PROVIDED DATA Start Marker
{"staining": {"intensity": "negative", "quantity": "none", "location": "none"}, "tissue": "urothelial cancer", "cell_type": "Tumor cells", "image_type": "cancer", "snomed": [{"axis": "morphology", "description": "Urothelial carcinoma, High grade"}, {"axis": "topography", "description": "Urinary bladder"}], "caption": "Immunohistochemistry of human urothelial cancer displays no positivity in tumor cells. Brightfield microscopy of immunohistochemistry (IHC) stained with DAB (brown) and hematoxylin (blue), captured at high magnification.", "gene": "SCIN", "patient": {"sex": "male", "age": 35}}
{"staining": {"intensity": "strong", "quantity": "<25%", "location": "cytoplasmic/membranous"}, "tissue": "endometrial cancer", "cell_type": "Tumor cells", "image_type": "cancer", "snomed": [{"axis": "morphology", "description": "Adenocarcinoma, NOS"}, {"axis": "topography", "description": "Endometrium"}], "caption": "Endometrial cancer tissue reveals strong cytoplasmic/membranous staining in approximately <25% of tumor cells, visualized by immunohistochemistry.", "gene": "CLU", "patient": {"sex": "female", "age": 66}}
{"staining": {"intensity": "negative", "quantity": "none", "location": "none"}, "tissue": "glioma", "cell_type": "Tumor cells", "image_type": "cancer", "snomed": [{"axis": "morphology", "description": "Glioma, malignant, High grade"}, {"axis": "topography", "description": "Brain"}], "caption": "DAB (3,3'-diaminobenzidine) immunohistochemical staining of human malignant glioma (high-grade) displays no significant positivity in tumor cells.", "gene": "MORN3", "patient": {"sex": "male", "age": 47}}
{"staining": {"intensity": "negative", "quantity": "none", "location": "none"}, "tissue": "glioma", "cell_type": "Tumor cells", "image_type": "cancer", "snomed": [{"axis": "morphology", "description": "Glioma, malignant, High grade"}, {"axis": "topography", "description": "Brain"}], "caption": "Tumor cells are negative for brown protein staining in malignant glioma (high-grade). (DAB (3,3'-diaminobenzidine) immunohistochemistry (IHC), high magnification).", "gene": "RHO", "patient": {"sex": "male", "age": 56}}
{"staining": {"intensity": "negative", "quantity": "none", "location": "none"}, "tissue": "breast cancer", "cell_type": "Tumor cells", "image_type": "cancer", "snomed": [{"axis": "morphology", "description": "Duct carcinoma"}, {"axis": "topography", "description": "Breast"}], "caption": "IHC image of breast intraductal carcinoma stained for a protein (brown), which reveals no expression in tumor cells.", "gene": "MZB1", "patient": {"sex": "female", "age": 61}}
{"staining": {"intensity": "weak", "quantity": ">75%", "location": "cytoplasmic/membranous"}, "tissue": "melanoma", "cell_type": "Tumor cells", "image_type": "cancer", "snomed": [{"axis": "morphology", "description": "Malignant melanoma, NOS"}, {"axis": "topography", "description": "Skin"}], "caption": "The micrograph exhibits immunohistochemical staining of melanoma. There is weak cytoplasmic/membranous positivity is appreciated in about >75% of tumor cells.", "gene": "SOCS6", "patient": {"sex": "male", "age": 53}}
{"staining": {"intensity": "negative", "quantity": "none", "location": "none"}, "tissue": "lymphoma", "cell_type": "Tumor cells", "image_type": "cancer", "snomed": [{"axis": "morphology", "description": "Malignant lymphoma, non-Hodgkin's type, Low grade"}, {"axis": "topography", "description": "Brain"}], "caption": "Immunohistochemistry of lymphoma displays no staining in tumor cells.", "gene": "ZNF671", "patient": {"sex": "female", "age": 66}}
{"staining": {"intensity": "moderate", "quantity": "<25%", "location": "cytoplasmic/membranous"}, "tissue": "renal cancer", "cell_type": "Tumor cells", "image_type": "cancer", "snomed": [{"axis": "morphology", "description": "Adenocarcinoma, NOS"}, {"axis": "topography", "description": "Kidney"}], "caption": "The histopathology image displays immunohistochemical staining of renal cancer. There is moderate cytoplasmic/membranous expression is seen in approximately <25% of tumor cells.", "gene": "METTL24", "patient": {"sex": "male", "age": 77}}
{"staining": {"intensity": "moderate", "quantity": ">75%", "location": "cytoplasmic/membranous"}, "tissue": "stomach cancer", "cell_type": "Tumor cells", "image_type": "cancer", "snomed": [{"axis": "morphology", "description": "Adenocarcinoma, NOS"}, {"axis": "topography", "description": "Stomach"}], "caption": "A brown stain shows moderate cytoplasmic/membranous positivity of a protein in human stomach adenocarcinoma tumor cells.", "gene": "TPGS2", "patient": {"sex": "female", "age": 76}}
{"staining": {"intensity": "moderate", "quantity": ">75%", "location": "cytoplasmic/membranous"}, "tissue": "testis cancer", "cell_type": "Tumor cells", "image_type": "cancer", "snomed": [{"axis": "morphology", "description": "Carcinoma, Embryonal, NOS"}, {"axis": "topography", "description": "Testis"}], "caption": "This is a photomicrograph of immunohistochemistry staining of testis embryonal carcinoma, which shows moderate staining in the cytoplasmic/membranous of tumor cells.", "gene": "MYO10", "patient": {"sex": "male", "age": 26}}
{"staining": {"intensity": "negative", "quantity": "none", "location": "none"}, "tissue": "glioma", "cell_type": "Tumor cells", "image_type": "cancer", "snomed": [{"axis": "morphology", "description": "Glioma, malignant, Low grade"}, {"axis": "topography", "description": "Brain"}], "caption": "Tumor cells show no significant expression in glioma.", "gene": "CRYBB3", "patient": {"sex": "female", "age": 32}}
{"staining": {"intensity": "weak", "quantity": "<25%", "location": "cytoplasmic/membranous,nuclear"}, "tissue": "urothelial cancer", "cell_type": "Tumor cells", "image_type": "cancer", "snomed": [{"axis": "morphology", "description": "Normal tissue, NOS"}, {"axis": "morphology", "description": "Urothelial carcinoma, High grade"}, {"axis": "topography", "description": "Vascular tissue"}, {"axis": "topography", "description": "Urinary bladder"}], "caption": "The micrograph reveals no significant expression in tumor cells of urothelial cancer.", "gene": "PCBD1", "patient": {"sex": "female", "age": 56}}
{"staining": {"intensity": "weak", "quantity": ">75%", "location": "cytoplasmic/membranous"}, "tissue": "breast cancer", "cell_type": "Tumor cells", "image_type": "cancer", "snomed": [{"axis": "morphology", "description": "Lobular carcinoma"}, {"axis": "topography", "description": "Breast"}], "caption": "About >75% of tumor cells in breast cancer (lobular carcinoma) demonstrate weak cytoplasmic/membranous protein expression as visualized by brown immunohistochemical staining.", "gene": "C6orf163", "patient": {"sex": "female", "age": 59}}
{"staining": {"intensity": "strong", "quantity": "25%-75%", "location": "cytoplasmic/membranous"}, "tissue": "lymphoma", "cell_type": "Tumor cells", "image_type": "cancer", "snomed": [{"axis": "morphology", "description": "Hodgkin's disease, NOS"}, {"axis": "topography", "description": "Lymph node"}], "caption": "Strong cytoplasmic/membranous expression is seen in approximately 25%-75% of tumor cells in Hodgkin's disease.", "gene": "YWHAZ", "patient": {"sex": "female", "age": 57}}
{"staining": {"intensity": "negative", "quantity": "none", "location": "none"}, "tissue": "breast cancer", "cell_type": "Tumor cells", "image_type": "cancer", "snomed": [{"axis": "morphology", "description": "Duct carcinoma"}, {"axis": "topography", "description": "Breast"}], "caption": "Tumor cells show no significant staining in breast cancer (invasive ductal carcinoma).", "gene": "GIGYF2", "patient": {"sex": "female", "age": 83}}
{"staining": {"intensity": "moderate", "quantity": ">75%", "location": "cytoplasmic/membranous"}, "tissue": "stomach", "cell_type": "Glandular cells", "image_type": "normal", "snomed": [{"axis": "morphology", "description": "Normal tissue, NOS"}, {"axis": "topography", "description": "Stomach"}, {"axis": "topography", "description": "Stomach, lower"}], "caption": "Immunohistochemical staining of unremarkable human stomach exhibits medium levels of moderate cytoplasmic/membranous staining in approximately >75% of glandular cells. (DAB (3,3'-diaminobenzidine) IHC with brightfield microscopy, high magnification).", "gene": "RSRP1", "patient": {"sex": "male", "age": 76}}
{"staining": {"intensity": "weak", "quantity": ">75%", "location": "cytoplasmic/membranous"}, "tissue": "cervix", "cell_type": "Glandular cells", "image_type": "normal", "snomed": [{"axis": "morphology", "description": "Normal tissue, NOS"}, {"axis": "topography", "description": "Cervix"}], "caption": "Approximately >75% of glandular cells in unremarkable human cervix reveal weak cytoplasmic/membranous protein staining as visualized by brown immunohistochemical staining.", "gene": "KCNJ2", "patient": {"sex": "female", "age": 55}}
PROVIDED DATA End Marker
*EXERCISE DESCRIPTION*.
This exercise needs every line of the listing that contains the word "Duct".

*SOLVED PROBLEM*.
{"staining": {"intensity": "negative", "quantity": "none", "location": "none"}, "tissue": "breast cancer", "cell_type": "Tumor cells", "image_type": "cancer", "snomed": [{"axis": "morphology", "description": "Duct carcinoma"}, {"axis": "topography", "description": "Breast"}], "caption": "IHC image of breast intraductal carcinoma stained for a protein (brown), which reveals no expression in tumor cells.", "gene": "MZB1", "patient": {"sex": "female", "age": 61}}
{"staining": {"intensity": "negative", "quantity": "none", "location": "none"}, "tissue": "breast cancer", "cell_type": "Tumor cells", "image_type": "cancer", "snomed": [{"axis": "morphology", "description": "Duct carcinoma"}, {"axis": "topography", "description": "Breast"}], "caption": "Tumor cells show no significant staining in breast cancer (invasive ductal carcinoma).", "gene": "GIGYF2", "patient": {"sex": "female", "age": 83}}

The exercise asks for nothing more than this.